The act did not contain any provision that expressly preempted injured consumers’ claims against drug manufacturers, and the Court rejected the drug companies’ argument that failure-to-warn claims by the drug company were implicitly preempted. It also rejected Wyeth’s argument that the company was prohibited by the FDA from unilaterally issuing a stricter warning.
Stevens wrote that ”The purpose of Congress is the ultimate touchstone in every pre-emption case” and that ”In all preemption cases, we start with the assumption that the historic police powers of the States were not to be superseded unless that was the clear and manifest purpose of Congress.”
Justices Anthony Kennedy, David Souter, Ruth Bader Ginsburg, and Stephen Breyer joined in the opinion. Justice Clarence Thomas filed an opinion concurring in the overall judgment, but disagreeing with the notion of implied preemption as a viable doctrine, a view that is certain to have consequences in future cases before the Court.

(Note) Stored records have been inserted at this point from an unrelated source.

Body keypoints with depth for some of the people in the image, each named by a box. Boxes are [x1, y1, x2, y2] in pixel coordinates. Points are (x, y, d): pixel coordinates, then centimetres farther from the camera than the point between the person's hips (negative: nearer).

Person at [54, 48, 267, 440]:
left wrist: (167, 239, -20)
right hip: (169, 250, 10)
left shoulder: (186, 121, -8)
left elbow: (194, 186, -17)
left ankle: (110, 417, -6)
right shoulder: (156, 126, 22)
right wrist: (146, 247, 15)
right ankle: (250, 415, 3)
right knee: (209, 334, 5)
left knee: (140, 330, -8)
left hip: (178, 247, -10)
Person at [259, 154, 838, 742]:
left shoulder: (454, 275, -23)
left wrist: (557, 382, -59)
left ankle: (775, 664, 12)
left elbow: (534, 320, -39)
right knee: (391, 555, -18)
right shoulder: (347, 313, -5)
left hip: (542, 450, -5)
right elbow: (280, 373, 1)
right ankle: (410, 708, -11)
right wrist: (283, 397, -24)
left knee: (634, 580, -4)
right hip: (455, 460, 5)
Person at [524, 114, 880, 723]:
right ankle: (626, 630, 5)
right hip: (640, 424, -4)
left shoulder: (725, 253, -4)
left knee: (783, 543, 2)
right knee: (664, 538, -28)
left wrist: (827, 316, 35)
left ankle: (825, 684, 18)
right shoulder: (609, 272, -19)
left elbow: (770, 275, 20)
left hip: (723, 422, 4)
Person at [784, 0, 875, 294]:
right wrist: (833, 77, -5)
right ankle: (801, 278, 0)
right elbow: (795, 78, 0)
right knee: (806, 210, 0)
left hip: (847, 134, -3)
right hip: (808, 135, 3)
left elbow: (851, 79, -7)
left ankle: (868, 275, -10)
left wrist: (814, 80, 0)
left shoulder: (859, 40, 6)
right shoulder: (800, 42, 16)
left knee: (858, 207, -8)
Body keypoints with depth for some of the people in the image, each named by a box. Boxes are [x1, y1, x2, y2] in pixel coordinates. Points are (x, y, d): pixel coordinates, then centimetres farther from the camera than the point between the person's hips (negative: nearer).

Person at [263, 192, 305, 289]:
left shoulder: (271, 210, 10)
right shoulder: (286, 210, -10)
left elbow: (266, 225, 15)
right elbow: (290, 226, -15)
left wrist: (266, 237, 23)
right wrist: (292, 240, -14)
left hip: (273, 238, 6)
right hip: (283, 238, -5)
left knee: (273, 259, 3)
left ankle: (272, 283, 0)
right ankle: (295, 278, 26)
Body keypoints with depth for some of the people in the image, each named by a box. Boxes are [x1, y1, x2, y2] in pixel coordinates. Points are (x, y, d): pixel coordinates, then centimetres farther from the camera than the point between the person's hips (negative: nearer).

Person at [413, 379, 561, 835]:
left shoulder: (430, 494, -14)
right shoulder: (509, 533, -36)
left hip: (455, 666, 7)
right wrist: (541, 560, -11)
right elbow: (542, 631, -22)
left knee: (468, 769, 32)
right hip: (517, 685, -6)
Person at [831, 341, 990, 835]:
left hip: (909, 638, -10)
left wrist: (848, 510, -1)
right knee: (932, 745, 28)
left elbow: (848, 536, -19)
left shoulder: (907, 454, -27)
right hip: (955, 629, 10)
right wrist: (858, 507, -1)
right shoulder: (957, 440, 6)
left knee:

Justice Samuel Alito Jr. wrote a dissent that was joined by Chief Justice John Roberts Jr. and Justice Antonin Scalia. What was comforting was the Court’s language in recognizing the important role of state-court personal injury lawsuits as a valuable vehicle to assist the FDA in recognizing risks.
The Court said, ”The FDA has limited resources to monitor the 11,000 drugs on the market, and manufacturers have superior access to information about their drugs, especially in the post-marketing phase as new risks emerge. State tort suits uncover unknown drug hazards and provide incentives for drug manufacturers to disclose safety risks promptly. They also serve a distinct compensatory function that may motivate injured persons to come forward with information. Failure-to-warn actions, in particular, lend force to the FDCA’s premise that manufacturers, not the FDA, bear primary responsibility for their drug labeling at all times.”
What is also significant is that the case may serve as a roadmap for Congress in its examination of legislation on similar issues regarding the Medical Device Safety Act.
Medical device makers, like drug manufacturers, use preemption theories to try to prevent injured consumers from bringing lawsuits. Lawyers for Levine said that they were heartened that the decision was written so that it could be given an expansive interpretation to include medical devices.
Acting swiftly, Sen. Ted Kennedy (D-Mass.) sponsored the Medical Device Safety Act, S. 540, and Rep. Frank Pallone (D-N.J.) sponsored the bill in the House (H.R. 1346), which would allow those who are hurt by unsafe medical devices, even if approved by the FDA, to have their cases heard in state court.
It took nine years for Levine to see justice. That demonstrates the strength and money behind the drug companies and what they are willing to do to squelch the rights of consumers and patients who have been hurt by companies’ negligence.
Courts certainly cannot perform that miracle, but it has helped empower Levine so that she feels her life has meaning and her loss was not in vain. This decision will reverberate for years, helping victims come to terms with their losses on a more even playing field.